## Entries provided
# # # #

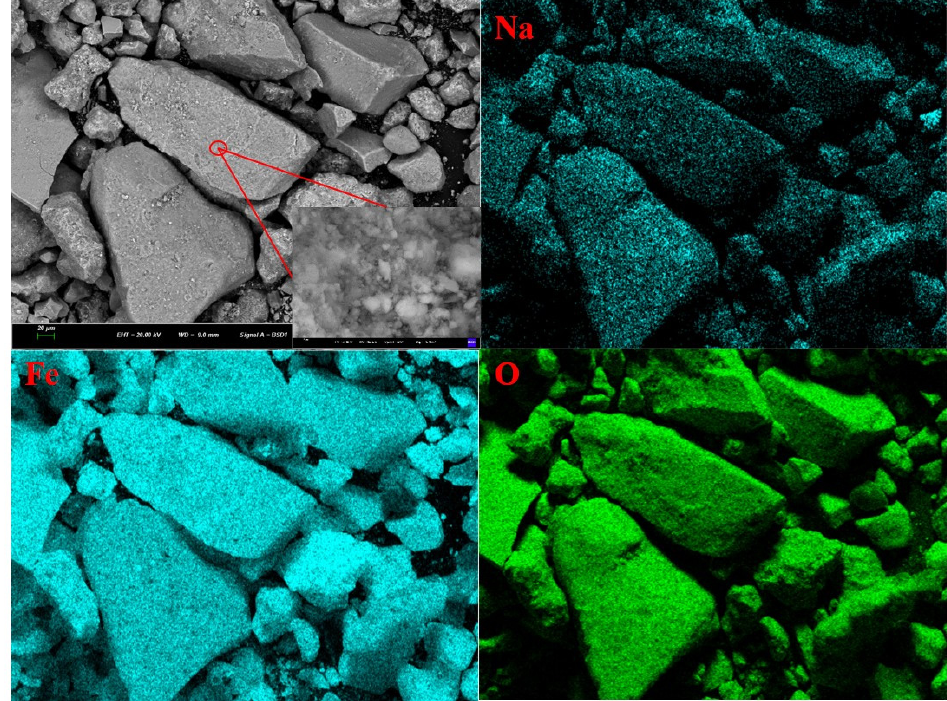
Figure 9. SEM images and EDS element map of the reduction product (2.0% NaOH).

# # # #

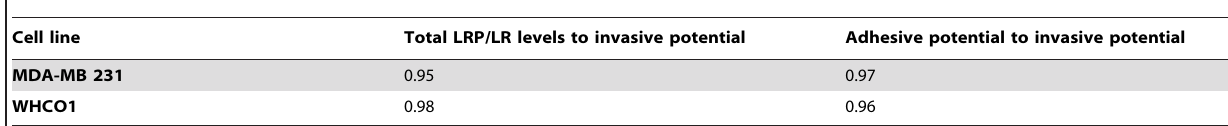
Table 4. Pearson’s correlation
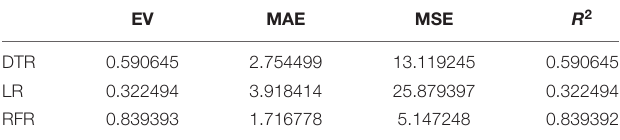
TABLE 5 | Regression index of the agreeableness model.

# # # #

## Your goal
The expected output is the lines above from the one containing "Table 4. Pearson’s correlation" to the one containing "TABLE 5 | Regression", both ends included, reproduced exactly with every picture left out.

## Task result
Table 4. Pearson’s correlation
TABLE 5 | Regression index of the agreeableness model.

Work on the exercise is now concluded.